Years in the making, the mission advances much-needed treatment of liver and pancreatic disease in one of the world’s most densely populated countries. According to the non-profit Polaris Observatory, which gathers data about the hepatitis B and C viruses that cause serious liver disease, one person dies every 35 minutes from HBV or HCV infection in Ethiopia. Seventy-five percent of those deaths are attributed to HBC-related liver disease and cancer. “The demand (for care) is huge and urgent,” says Dr. Yimam.

Close to Home

The Ethiopian-born doctor has spent a decade involved in teaching and program development with her colleagues in the gastroenterology and hepatology department at St. Paul’s. The medical center provides care for more than 75% of the country’s at-need, rural community. It’s also home to Ethiopia’s only kidney transplant program, and plans are in motion to develop the country’s first liver transplant center there.

Beyond an extension of her clinical practice, Dr. Yimam’s work in Ethiopia is a way to give back to the community where she grew up.

“As one of four US-trained transplant hepatologists the country has, it was my deep desire and initiative to help create a better liver disease care and transplant program in my home country,” she says.

The lack of a program in Ethiopia has touched her personally. “I have witnessed many people that could have been saved – including my own family members – die from liver failure and liver cancers,” Dr. Yimam says.

Once the program is established at St. Paul’s, surgeons will be able to transplant a section of a living donor’s liver into a patient in the hopes that it will restore the diseased organ’s function to normal.

Journey to Healing

A group of nurses in uniform hold certificates of completion

The CPMC team trained operating room nurses at St. Paul’s as part of the medical mission.

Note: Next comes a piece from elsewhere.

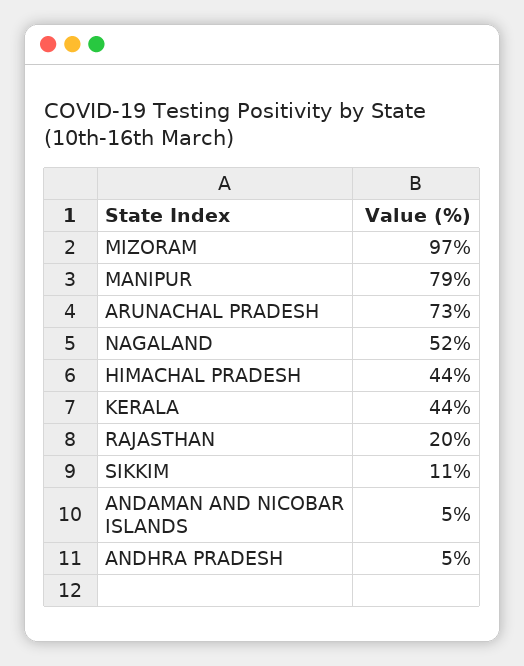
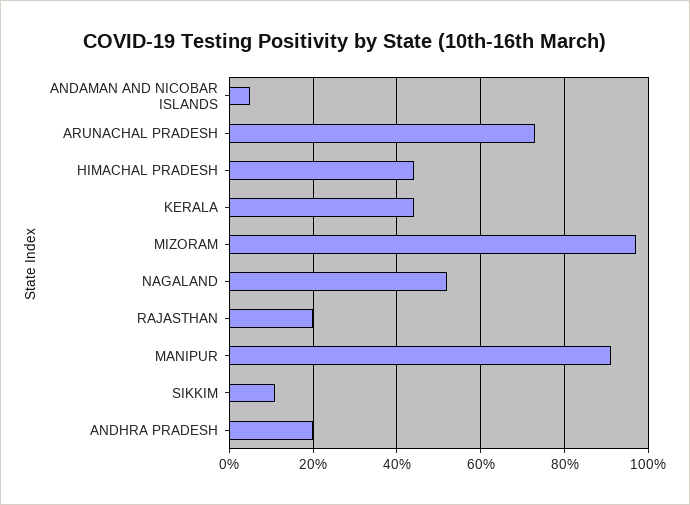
MANIPUR: 79 -> 90
ANDHRA PRADESH: 5 -> 20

Prior to the medical mission, Dr. Yimam began a collaboration with the Ethiopian Health Ministry and St. Paul’s and leading a task force in Africa for the American Association for the Study of Liver Diseases (AASLD). In 2017 and 2018, with support from CPMC and St. Paul’s, Dr. Yimam brought two gastroenterologists and a hepatologist from Ethiopia to train at CPMC’s hepatology department.

Next, she assembled the team of Sutter Health experts to travel to Ethiopia and lend their skills and knowledge. She tapped Dr. Hassoun, who led the creation of a liver transplant program in his native Iraq, and physician assistant Annie Southall and transplant nurse Shannon Yrigoyen. When their trip was delayed by the COVID-19 pandemic, Dr. Yimam and team kept in close touch with their Ethiopian colleagues until they were finally able to travel in January.

At a recent department conference, the team shared details about the medical mission including training medical staff and surgeons with surgical equipment donated by CPMC and Dr. Yimam’s colleague, Joseph Eyuel, a medical supplier involved in non-profit medical work in Ethiopia. The team performed complicated surgeries including a Whipple procedure to treat pancreatic cancer and removed a significant liver mass from a female patient. They also expressed gratitude for having the opportunity to make a difference.

“I really feel like we’re very lucky working in this institution that supports missions like this,” said Dr. Hassoun. “When you help other people in severe need, it’s so gratifying. You get to see that after you’ve done all of this, you’ve made a big impact.”

The work doesn’t stop there. Dr. Yimam plans to keep collaborating with St. Paul’s to further establish its liver transplant program. She hopes to formalize the partnership between CMPC and St. Paul’s and host a multidisciplinary team from St. Paul’s at CPMC this summer. Dr. Yimam also plans to return to Ethiopia early next year with a team that includes an anesthesiologist and a critical care doctor.